**Text:**
EV detection on Melbourne House Data

Kiran J Chemmanatte
6 min readApr 6, 2024

--

The EV or Electric Vehicle craze has his Australia with 8.4% of all new cars being sold in Australia being an EV, A 120% jump from 2022. Although this change is fantastic for the enviorment, it props up potential challenges for power suppliers. EV’s use up a considerable amount of electric energy to charge which is totally fine when it is just one . However, if a block of a suburb has many EV users and if they all come back from work at similar times and charge up their EV’s. It puts the power grid at the place under a huge load, potentially even overwhelming the system.

Therefore being able detect, which houses contain EVs and identifying such clusters of houses in a block is of vital importance. That is the problem we are attempting to solve today with ML.

Ok first lets explore our dataset. We have the power-consumption data of 88 houses in Melbourne, taken at a bihourly rate for 46 days, along with the date , id of the house and finally the label of whether the house has an EV or not. The csv file along with the codes can be found here .

Lets explore the dataset with pandas

#importing the data and viewing it 
df = pd.read_csv("../data/EV_data.csv")
ptdf.head()
Overview of Data in the dataset

As always the first step is data cleaning

Step1.1 check for missing values/ null values

The following code counts the number of null values in each column and displays it in a table

df.isna().sum()

We are good the dataset contains no null values, impressive to say the least.

Step 1.2 Check if all column datatypes are correct.

dtypes of the columns

We observe a problem , the read_date column is not represented by a date-time format, therefore to utilize it we have to transform the data to a usable form.

As we see the data in column follows a pattern month/day/year so pandas to datatime funtion should help with transforming the data.

df['read_date'] = pd.to_datetime(df['read_date'], format='%m/%d/%Y')

**Jobs:**
1 > In the EV detection post, rewrite the passage between "Overview of Data" and "df.isna().sum()", inclusive, substituting "empty entries" for "null values".
2 > Answer these from the EV detection post:
(a) What percentage of all new cars sold in Australia were EVs?
(b) How many Melbourne houses does the dataset cover?
(c) What pattern does the data in the read_date column follow?
3 > Carry on writing the EV detection post from the point where it stops.

**Recorded information:**
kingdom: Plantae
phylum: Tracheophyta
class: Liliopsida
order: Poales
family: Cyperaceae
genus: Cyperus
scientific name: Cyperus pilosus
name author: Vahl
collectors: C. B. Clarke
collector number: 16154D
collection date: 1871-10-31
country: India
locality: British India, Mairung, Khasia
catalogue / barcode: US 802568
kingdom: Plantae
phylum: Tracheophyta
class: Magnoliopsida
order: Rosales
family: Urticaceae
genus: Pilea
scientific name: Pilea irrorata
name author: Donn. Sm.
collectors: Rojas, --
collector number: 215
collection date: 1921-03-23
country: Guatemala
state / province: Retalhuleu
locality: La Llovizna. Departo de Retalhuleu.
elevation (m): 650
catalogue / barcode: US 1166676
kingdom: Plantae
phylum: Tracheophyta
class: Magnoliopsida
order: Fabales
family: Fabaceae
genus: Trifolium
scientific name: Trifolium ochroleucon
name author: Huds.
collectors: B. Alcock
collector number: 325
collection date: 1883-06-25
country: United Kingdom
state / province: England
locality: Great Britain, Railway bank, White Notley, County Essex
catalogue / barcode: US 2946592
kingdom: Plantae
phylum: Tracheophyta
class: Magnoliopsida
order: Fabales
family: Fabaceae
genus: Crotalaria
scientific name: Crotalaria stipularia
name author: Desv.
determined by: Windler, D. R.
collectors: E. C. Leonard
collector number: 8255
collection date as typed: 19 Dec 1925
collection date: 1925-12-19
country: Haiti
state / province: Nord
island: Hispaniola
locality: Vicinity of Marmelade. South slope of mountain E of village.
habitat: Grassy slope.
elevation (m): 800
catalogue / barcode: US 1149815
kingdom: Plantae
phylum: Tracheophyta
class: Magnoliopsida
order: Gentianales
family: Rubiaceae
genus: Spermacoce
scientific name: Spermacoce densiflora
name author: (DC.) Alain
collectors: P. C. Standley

**Per-task answers:**
1 >
Overview of Data in the dataset

As always the first step is data cleaning

Step1.1 check for missing values/ empty entries

The following code counts the number of empty entries in each column and displays it in a table

df.isna().sum()

2 >
(a) 8.4%
(b) 88 houses
(c) month/day/year

3 >
Errors thrown by the dataset on data tranformation

Unfortunately the date column has some entries which also contains time stamps ‘0:00’ however that data is redundant as the columns give the time data . So we take out these values and then apply data transformation .

df['read_date'] = df['read_date'].str.replace(' 0:00', '')
df['read_date'] = pd.to_datetime(df['read_date'], format='%m/%d/%Y')
Updated datatypes

Yes, success we now have the correct datatypes.

Step 2 : Feature engineering

An important point to note is that categorical data or string data can’t be used by many classification models such as Logistic regression, KNN and Random Forests , therefore we have to use clever techniques such as encoding or create custom numeric features to make the data suitable for modeling.

Here the read_date is not in a numeric format, we can extract features such as month, day of month, day of week and make them into new features to use them in modelling.

df['day_of_week_num'] = df['read_date'].dt.day_of_week
df['day_of_month'] = df['read_date'].dt.day
df['month'] = df['read_date'].dt.month
df.head()
Updated dataset with new features

Very Important !!!!

If you have noticed , we cannot treat this dataset like a normal dataset, we are trying to predict whether each id (house id) has an EV or not. However, each id has 46 rows correspoinding to its data. Hence when we perform the train-test split we have to ensure that rows of id that are in the test data are not in the train data. ie, if house id 50 is in test data set , no row of id 50 should be in the train dataset.

To accomplish this task we split the dataset based on their unique house ids and populate the training dataset and testing dataset based on that intial split.

from sklearn.model_selection import train_test_split
train_ids, test_ids = train_test_split(unique_ids, test_size=0.2, random_state=42)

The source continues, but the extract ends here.